Outro conselho que deixa é: comunicar com verdade. “A partir do momento em que mentimos, perdemos a autoridade, a confiança das pessoas e não há nenhuma mensagem que consigamos passar.” Mesmo quando há incertezas, é isso que deve ser comunicado. “Tem de ser dito o que não se sabe e o que se sabe. A incerteza ou a dúvida têm de estar presentes no discurso.” No caso deste surto, refere que a varíola-dos-macacos começa por aparecer em Portugal, Inglaterra e Espanha em homens que têm sexo com homens. “Isto tem de ser comunicado às pessoas. As pessoas têm de saber que, neste momento – pode deixar de estar – está sobretudo em homens que têm sexo com homens.”

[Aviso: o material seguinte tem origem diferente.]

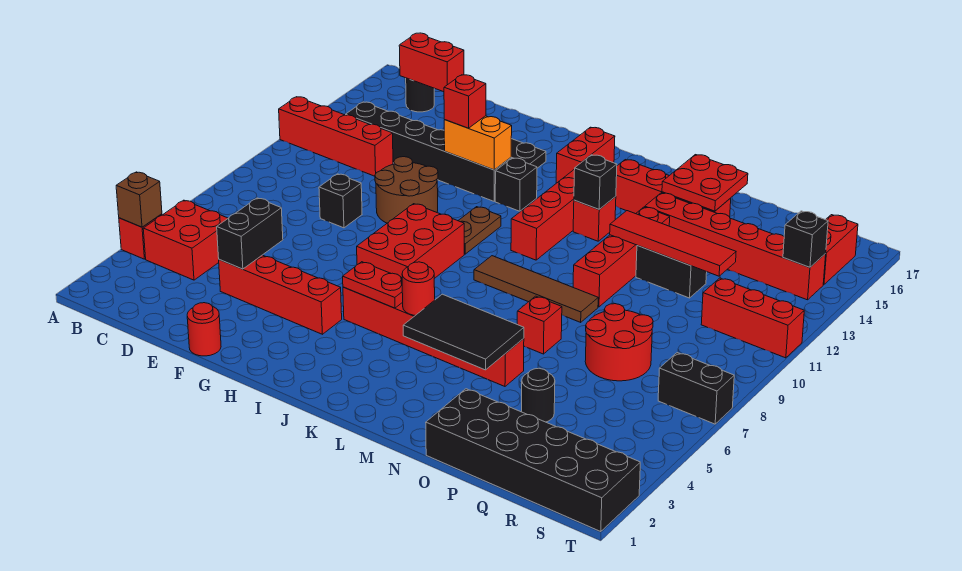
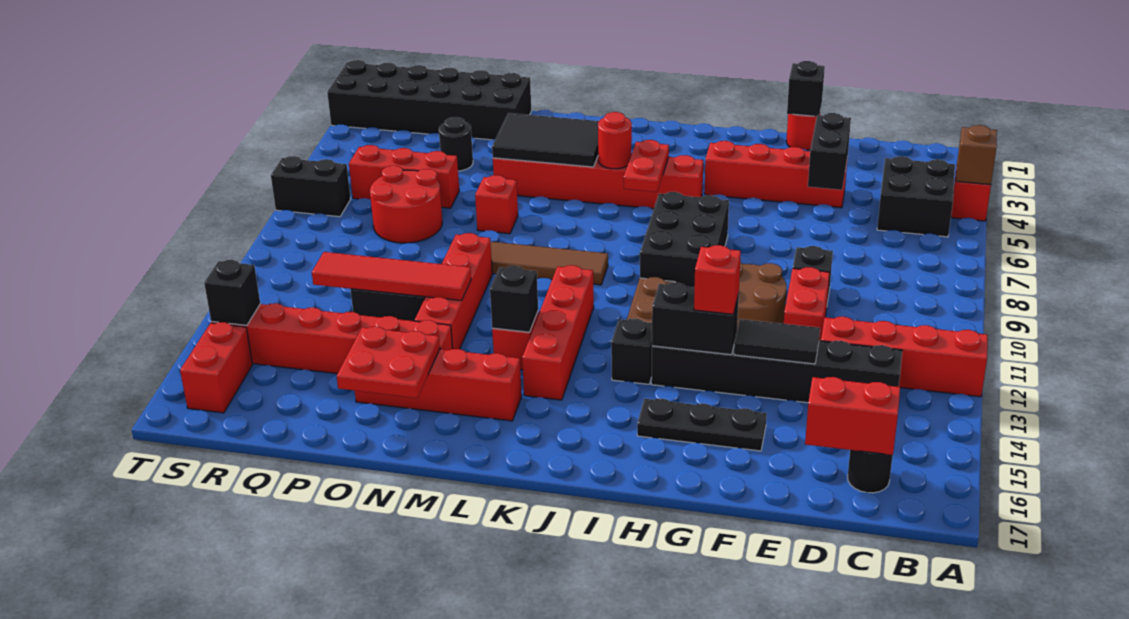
red brick B4:C5 level 1 -> black brick B4:C5 level 1
none -> black tile E13:F13 level 2
none -> black brick F1 level 2
orange brick G13:H13 level 2 -> black brick G13:H13 level 2
red brick H7:I9 level 1 -> black brick H7:I9 level 1
red plate I5:J5 level 2 -> red plate J5:J6 level 2
red brick J15:J16 level 1 -> red brick E10:E11 level 1
red brick R11:T11 level 1 -> red brick P6:R6 level 1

Há ainda uma outra reflexão que deixa: “Hoje em dia, torna-se cada vez mais urgente deixar de usar termos como ‘comportamentos de risco’, porque associarmos comportamentos ou atitudes das pessoas no dia-a-dia a palavras como ‘risco’ estamos automaticamente a excluir e a afastarmo-nos das pessoas.” E objectivo, como realça, é mostrar às pessoas que a infecção existe, que pode ser transmitida e que pode ser feita de uma forma ou de outra.

O secretário de Estado Adjunto da Saúde, António Lacerda, afirmou que a varíola-dos-macacos é “uma doença de comportamentos de risco” e não de “grupos de risco”. Bruno Maia diz que esta afirmação “está errada, mas é compreensível”. Apesar de tudo, nota que não é discriminatória e grave como a do presidente da Sociedade Portuguesa de Virologia. “Ambas não são eficazes e a questão é a da eficácia de passar a mensagem e não se transmitir uma mensagem com conotações negativas que nos remetem para um passado e com discriminação. Se calhar, a linguagem dos comportamentos, das populações ou dos grupos de risco deveria de ser abandonada.”

Como bom exemplo de comunicação deixa o de Margarida Tavares, que tem sido a voz da Direcção-Geral da Saúde para o surto da varíola-dos-macacos. “Fez exactamente o que estou a dizer: disse que neste momento há um surto, está em homens que têm sexo com homens e que a varíola-dos-macacos se transmite por contacto. Não é necessário que haja sexo, mas obviamente, se houver relações sexuais, o risco aumenta. Ela fez o correcto e é a pessoa que devemos ouvir.”